|05 December 2012|
|Gaz Metan Medias have made significant steps in putting Romanian domestic basketball back on the European map|
When Gaz Metan Medias registered their fourth win in Regular Season Group D on Tuesday night, they did much more than securing a place in the Last 16 of the EuroChallenge.
Medias defeated the Estonians of Tartu Rock, 81-58, in front of an enthusiastic crowd in their modest-sized arena to accomplish perhaps the biggest feat of Romanian men's basketball in recent years.
Their head coach, Marcel Dan Tenter, was over the moon after the game.
"It is a historical achievement for both Gaz Metan and Romanian basketball," he said.
"We have qualified and are very happy. We entered this competition to play quality basketball and try to win every single game.
"I think today was a new team was born in Medias."
After a balanced first quarter on Tuesday, the hosts started pulling away in the second period, built a seven-point cushion by half-time and never looked back.
Their coach however lived every single moment with so much intensity that he barely noticed his team killed off the opposition way before the final buzzer.
"I feel so exhausted," Tenter admitted.
"Honestly, I didn't realise the difference had reached 20 points until the end.
"I lived it as if it was one point [lead] for us or for them.
"It was hard, we was under pressure because we've had a very good EuroChallenge campaign and this was our big chance.
"If we also compare ourselves with other the other teams' budgets, then we realize that this was a chance that had to bare fruit, because it doesn't come around very often.
"I am very happy for my players, especially since we went through some very difficult times together.
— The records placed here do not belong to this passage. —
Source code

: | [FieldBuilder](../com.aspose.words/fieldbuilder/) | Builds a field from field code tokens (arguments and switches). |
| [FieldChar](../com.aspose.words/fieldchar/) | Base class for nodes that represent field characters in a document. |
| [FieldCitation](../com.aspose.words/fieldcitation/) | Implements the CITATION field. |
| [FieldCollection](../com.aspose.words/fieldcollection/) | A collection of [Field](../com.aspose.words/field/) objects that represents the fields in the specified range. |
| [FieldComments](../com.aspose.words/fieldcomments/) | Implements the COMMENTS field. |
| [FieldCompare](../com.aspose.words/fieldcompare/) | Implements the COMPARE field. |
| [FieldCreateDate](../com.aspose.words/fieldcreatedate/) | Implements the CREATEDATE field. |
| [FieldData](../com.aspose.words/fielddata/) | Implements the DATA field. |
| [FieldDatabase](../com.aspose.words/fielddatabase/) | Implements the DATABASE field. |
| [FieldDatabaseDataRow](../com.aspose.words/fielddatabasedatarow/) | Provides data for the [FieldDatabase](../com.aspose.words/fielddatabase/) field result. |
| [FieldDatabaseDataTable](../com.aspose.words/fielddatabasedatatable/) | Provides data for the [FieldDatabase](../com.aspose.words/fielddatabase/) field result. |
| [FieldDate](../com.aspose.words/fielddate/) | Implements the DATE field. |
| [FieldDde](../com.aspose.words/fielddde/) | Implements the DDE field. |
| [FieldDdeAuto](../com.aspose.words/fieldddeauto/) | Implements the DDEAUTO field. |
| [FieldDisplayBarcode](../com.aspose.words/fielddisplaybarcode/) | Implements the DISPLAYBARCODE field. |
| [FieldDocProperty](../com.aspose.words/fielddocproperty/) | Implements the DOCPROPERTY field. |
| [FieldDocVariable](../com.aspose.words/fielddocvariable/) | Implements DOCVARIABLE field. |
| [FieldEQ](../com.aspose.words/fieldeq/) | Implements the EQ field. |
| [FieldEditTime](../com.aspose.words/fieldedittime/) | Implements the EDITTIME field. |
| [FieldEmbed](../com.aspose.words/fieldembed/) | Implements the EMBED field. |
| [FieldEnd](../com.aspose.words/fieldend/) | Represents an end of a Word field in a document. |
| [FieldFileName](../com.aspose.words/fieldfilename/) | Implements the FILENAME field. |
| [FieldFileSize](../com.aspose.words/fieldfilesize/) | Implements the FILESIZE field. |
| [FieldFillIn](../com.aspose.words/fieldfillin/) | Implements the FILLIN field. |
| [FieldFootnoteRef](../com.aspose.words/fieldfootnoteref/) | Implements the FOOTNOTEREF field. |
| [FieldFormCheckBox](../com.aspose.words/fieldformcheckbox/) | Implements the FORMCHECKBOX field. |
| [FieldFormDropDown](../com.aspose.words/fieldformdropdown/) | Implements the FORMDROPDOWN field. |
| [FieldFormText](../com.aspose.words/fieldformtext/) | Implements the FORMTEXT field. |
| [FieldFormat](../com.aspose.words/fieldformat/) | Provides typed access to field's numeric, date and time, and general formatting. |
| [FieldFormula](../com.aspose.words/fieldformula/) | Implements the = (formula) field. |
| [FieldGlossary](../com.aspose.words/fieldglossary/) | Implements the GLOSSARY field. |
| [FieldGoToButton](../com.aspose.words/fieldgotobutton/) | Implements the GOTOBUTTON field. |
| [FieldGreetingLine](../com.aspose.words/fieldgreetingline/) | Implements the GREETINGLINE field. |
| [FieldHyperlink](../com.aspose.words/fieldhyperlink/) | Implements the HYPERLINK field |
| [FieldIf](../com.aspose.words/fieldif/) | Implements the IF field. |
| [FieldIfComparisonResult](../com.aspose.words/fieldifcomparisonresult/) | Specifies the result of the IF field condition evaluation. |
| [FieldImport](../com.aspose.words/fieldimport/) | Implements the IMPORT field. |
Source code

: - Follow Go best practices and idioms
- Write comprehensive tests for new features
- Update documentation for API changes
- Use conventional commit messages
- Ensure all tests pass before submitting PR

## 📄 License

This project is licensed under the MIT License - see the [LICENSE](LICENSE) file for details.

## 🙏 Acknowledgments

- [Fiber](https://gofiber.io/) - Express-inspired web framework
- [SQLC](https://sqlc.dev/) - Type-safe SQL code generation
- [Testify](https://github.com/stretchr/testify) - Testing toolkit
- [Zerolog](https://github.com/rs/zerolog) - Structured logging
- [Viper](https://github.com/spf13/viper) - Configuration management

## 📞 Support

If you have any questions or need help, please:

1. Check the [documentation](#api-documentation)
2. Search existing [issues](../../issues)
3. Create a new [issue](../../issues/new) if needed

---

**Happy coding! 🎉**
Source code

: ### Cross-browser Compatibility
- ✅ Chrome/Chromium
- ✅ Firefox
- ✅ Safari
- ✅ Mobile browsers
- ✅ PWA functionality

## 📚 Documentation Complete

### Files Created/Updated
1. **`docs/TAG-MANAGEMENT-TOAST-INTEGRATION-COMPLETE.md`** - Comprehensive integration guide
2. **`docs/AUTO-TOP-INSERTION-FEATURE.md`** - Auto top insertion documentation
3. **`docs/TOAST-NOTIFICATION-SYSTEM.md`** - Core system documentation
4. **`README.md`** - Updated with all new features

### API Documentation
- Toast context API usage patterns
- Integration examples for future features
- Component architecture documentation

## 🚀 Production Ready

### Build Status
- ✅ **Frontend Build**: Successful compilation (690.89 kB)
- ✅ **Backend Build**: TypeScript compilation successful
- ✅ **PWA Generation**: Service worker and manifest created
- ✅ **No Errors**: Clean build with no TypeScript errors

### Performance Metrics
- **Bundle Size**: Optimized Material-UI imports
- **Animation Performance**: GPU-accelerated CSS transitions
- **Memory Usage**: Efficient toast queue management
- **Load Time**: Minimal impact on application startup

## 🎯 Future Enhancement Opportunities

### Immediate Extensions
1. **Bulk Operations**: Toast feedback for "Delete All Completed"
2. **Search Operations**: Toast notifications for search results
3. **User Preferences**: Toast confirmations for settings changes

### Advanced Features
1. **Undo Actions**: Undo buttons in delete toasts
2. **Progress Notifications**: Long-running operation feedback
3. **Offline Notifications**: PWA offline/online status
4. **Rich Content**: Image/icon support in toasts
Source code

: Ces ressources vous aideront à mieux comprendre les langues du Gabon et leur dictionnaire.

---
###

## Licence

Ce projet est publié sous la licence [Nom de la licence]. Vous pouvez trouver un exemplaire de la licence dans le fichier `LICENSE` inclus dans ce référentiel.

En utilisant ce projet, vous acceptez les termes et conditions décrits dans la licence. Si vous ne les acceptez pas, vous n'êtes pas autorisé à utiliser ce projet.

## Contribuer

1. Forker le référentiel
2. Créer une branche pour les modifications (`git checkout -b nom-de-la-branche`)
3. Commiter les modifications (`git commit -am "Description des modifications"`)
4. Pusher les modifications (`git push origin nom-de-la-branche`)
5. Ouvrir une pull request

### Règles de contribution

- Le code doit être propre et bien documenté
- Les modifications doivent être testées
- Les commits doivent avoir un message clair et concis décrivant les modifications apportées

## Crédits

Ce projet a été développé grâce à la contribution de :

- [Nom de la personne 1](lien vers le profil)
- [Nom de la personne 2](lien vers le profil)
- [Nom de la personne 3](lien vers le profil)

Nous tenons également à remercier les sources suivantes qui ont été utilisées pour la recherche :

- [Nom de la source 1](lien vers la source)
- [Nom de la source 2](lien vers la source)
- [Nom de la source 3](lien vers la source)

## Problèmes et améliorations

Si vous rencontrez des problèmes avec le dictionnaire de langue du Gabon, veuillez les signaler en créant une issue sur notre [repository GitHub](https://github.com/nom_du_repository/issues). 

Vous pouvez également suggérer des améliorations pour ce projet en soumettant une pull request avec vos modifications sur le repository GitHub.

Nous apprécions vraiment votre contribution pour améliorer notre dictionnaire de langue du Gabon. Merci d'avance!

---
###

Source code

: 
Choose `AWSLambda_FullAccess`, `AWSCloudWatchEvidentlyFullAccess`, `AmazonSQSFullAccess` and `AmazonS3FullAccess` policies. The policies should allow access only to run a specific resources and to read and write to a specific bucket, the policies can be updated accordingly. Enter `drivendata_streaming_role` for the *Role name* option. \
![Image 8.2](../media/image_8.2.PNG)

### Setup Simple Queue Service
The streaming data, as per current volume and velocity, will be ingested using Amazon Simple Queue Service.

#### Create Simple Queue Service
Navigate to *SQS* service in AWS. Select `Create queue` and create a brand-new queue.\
"We had important victories, painful defeats and this win came at the most important moment for us."
The Tuesday game was also a direct clash of playing styles.
Medias have the most productive offence in the group and one of the best in the EuroChallenge, while Tartu were the best defensive side in the group and fifth overall, out of 32, in the competition.
"Let us not forget that we met a physical team that practices full-court pressing almost during 40 minutes," Tenter said.
"We scored both in transition, we forced our opponents to commit mistakes with aggressive defence and scored on the fast break.
"I'll tell you frankly, I treated this game like a final.
"Every player who stepped on the floor fought for every ball, which is why rebounds were in our favour, 42-31.
"When I saw the difference in rebounds, 42-20 to Tartu, after the game in Estonia, I thought the statisticians had done something wrong."
Amid all the jubilation though, there is a big concern for Tenter when he gazes upon the road ahead - the depth of his squad.
The coach has relied heavily on seven players since the start of the season, although on Tuesday he looked towards his bench more often and tried to share playing time around in an effort to sustain the high rhythm of the game.
"It's hard, because at the moment we're fighting on three fronts and we feel the fatigue," he said.
"I need to stress that you cannot fight on several fronts unless you have at least 10 players close in rotation time.
"It is impossible to go far in European and domestic competitions with just seven or eight players."